Tablet PCs and Music

I am an amateur guitar player and generally I find that the more convenient it is to play guitar, the more I will play. Towards this end I have a dedicated space where I have my guitar on a stand, a comfortable chair, and a music stand. This basically works well. Over the years, however, I have amassed a fairly large collection of educational materials for the guitar. These range from individual sheets from instructors to books, lps, tapes, video tapes, and dvds. Needless to say, this puts a crimp in my philosophy of convenience. Learning a new piece (or relearning an old one) involves finding the book, setting the guitar up in front of the tv/computer, playing the cd/lp/tape & finding the right remote control.

It has occurred to me that having a tablet pc on my music stand would be a convenient solution. It could house all my music/tablature, play music, show videos and access educational material on the web.

Tablet PCs are being used for this purpose, although some of them are purpose built (see this link ). Does anybody have any experience with using a tablet pc in this manner?

How do you plan on changing the page when you are playing?

I have a Toshiba R-15 tablet. I love it.

I think treis brings up a good point. Most tablets aren’t touch screens but pen enabled.

You might want to look into that because having to stop, pick up a pen, tap the screen would be a deal breaker.

The R-15 has programable buttons on the screen so that might be an option.

How are you going to digitize all the materials you currently have? Are you going to scan all the sheet music and books? Play back and record all the tapes and LPs? Get a TV tuner and record all the videotapes and then convert them to a format that’ll fit on the tablet? Most of that has to be done manually and at 1x speed or less (i.e. if a videotape is an hour long, you’ll have to spend at least an hour recording it).

Doing all that sounds like a pretty daunting task already.

Then you’ll have to find a way to set everything up. Are you sure the tablet will fit on the music stand without potentially falling off? If you want to view stuff on the web, where will you put the keyboard (unless you want to write out the URLs with a stylus)? Will the screen be big enough for you to actually read the sheet music comfortably (tablets usually have smaller, lower-res screens)?

Just seems like it’d take a bit of effort to get everything up and running. Maybe afterwards it’ll be better, though.
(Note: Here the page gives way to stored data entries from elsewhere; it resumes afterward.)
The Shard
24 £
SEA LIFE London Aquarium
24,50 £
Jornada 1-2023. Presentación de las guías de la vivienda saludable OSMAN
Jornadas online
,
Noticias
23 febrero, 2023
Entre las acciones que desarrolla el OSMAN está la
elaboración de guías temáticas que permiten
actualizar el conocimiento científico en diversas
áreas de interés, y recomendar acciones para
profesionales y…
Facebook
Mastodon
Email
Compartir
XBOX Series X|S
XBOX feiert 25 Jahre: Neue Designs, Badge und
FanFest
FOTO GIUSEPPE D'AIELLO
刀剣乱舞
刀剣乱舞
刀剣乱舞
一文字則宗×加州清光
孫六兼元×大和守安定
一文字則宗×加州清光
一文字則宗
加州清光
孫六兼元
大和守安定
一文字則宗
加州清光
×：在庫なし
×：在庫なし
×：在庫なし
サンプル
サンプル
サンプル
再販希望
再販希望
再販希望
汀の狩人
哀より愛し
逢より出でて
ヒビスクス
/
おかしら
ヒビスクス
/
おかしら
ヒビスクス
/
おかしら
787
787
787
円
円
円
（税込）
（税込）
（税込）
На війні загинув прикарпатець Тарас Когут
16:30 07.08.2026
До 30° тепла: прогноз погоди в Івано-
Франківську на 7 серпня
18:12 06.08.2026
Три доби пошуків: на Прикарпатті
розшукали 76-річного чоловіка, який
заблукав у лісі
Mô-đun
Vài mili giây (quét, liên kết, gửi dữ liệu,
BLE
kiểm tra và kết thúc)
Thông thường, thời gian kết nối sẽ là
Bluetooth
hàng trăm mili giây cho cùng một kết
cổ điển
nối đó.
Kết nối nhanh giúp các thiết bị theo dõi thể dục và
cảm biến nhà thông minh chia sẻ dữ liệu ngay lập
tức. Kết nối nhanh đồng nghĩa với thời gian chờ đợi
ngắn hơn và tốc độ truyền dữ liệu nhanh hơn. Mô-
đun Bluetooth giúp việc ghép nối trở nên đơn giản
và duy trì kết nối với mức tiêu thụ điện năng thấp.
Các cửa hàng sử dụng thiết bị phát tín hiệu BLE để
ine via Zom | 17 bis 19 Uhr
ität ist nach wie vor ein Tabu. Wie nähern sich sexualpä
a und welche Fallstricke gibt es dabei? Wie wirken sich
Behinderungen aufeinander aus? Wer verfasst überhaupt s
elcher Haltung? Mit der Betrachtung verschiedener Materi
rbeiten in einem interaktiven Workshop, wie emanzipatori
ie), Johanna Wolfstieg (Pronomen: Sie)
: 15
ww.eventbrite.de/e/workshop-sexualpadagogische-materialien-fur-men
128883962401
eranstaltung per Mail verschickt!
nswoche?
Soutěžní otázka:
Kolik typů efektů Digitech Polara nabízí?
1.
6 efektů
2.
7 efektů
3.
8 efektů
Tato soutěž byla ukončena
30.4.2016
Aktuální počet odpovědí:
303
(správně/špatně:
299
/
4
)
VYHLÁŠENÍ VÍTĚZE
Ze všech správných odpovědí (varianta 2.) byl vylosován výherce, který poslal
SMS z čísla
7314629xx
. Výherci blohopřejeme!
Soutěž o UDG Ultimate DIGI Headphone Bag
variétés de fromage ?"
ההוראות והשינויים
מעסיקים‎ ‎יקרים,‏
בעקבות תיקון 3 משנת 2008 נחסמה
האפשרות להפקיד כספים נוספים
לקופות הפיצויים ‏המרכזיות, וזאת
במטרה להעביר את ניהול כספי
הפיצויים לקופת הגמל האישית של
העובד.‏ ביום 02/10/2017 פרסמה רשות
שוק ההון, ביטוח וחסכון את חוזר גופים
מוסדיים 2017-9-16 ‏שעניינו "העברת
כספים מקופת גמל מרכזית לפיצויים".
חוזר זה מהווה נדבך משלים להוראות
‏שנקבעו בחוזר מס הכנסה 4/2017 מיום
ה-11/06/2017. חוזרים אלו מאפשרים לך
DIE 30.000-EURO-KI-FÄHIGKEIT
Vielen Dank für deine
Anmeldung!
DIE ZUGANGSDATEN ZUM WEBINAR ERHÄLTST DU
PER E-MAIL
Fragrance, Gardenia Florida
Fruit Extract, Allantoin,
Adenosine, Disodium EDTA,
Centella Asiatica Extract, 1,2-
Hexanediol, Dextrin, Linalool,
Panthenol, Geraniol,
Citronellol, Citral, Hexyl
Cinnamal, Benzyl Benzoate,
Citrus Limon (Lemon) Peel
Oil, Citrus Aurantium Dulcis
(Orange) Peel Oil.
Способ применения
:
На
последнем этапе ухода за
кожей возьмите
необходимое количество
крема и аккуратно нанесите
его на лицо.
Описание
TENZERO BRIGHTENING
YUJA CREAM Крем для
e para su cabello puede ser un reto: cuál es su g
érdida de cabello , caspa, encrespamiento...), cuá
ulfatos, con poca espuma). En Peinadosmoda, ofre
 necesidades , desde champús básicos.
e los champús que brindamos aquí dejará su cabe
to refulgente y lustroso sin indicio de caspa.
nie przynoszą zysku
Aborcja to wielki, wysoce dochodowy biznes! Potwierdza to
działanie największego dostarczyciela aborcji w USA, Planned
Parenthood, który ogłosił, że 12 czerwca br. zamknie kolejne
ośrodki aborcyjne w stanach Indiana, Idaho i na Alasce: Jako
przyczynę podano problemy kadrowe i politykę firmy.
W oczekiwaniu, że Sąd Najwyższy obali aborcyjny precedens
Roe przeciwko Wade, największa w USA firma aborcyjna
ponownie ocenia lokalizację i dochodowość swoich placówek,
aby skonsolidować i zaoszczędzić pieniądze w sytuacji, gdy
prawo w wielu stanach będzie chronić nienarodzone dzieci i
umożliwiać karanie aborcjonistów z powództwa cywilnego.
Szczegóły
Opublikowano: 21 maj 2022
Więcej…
Also, Bluetooth support on the tablet would probably be beneficial – you could use a wireless keyboard and place it wherever you want and you could use a wireless mouse (or a wireless trackball presenter) as a sort of remote control to flip pages and whatnot.

The purpose built tablets use a foot switch to change pages (see the link in the OP).

I agree that changing all my current material to something that would be usable on the tablet would be a huge task. I would probably only do that very selectively. My hope would be that more material would be introduced in formats that I could use. Some is already out there (for free) on the web. The challenge would be to get higher quality material (for which the author would expect to be paid). People are understandably reluctant to release material in this fashion as is too easily copied.

Oops, I forgot to mention why I suggested the wireless mouse in the first place. The footswitch is a great idea, but is price an issue for you at all? I’m asking because $1200 is rather expensive for a tablet that can’t (as far as I can tell) function as a regular PC. A wireless mouse could theoretically be programmed to change pages, and if you tape it to the back of your guitar or something, it might work.

There are also programmable USB foot pedals that might do the trick.

Basically, the MusicPad seems like a nice, integrated solution that’ll probably give you sheet music viewing capability with the least hassle. But can it play videos or DVDs? It doesn’t appear to have a disc drive of any sort and it only comes with 96 megabytes of space.

Another possibility you might want to consider is a regular desktop PC coupled with a LCD screen. If you can find a stand for it, the standalone screen will be bigger than a tablet’s screen. Some of them even have built-in TV tuners, allowing you to connect your VCR/LP/tape decks directly and not have to use a separate TV.